Required work:
Rename "올리브영N 성수" to "올리브영N 매장" throughout the rows below and give the lines again with everything else unchanged. Leave the pictures out of the answer.

(Data excerpts)
════════
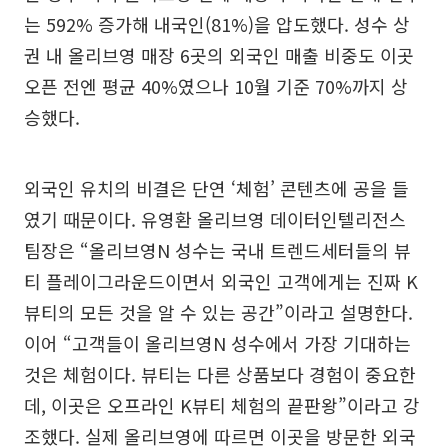
는 592% 증가해 내국인(81%)을 압도했다. 성수 상
권 내 올리브영 매장 6곳의 외국인 매출 비중도 이곳
오픈 전엔 평균 40%였으나 10월 기준 70%까지 상
승했다.
외국인 유치의 비결은 단연 ‘체험’ 콘텐츠에 공을 들
였기 때문이다. 유영환 올리브영 데이터인텔리전스
팀장은 “올리브영N 성수는 국내 트렌드세터들의 뷰
티 플레이그라운드이면서 외국인 고객에게는 진짜 K
뷰티의 모든 것을 알 수 있는 공간”이라고 설명한다.
이어 “고객들이 올리브영N 성수에서 가장 기대하는
것은 체험이다. 뷰티는 다른 상품보다 경험이 중요한
데, 이곳은 오프라인 K뷰티 체험의 끝판왕”이라고 강
조했다. 실제 올리브영에 따르면 이곳을 방문한 외국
════════
Answer space:
는 592% 증가해 내국인(81%)을 압도했다. 성수 상
권 내 올리브영 매장 6곳의 외국인 매출 비중도 이곳
오픈 전엔 평균 40%였으나 10월 기준 70%까지 상
승했다.
외국인 유치의 비결은 단연 ‘체험’ 콘텐츠에 공을 들
였기 때문이다. 유영환 올리브영 데이터인텔리전스
팀장은 “올리브영N 매장는 국내 트렌드세터들의 뷰
티 플레이그라운드이면서 외국인 고객에게는 진짜 K
뷰티의 모든 것을 알 수 있는 공간”이라고 설명한다.
이어 “고객들이 올리브영N 매장에서 가장 기대하는
것은 체험이다. 뷰티는 다른 상품보다 경험이 중요한
데, 이곳은 오프라인 K뷰티 체험의 끝판왕”이라고 강
조했다. 실제 올리브영에 따르면 이곳을 방문한 외국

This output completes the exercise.